(Items from a data source)
● ● ●
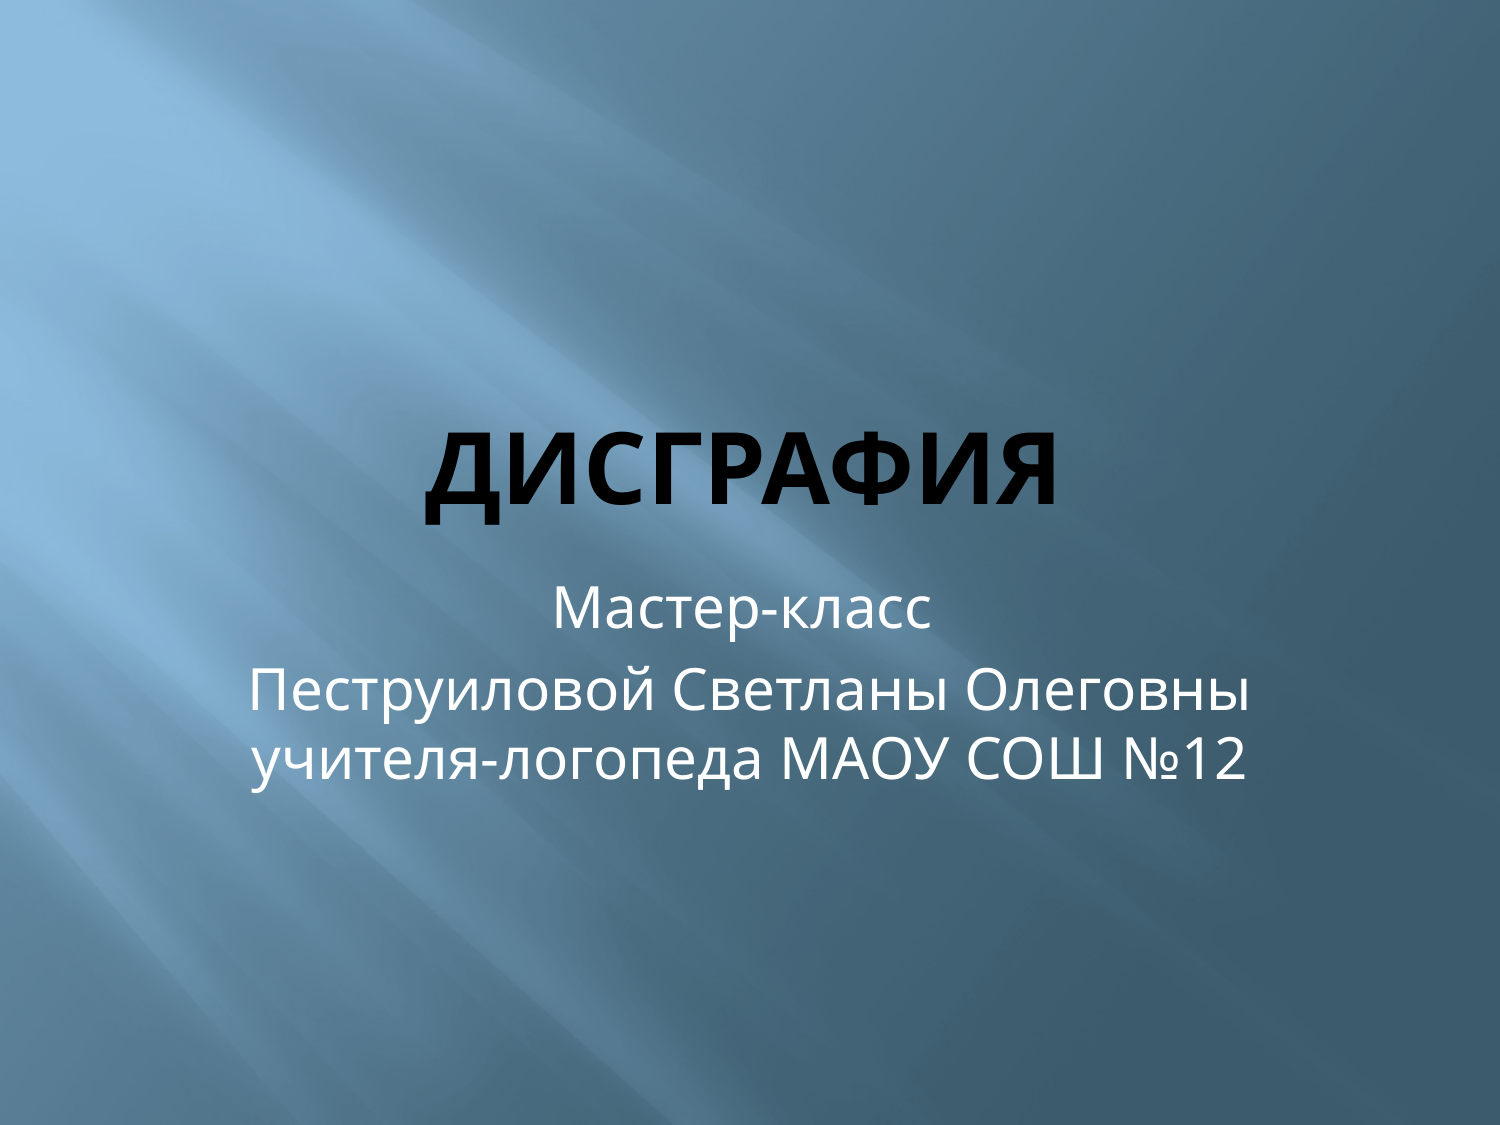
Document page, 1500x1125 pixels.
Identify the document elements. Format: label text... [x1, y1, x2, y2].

picture [0, 0, 1500, 1125]
subtitle Мастер-класс Пеструиловой Светланы Олеговны учителя-логопеда МАОУ СОШ №12 [225, 562, 1275, 925]
title Дисграфия [69, 224, 1420, 525]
● ● ●
WHAT YOU SHOULD DO — Reproduce the data above verbatim, minus any images.

WRITTEN SOLUTION —
Document page, 1500x1125 pixels.
Identify the document elements. Format: label text... [x1, y1, x2, y2].

picture [0, 0, 1500, 1125]
subtitle Мастер-класс Пеструиловой Светланы Олеговны учителя-логопеда МАОУ СОШ №12 [225, 562, 1275, 925]
title Дисграфия [69, 224, 1420, 525]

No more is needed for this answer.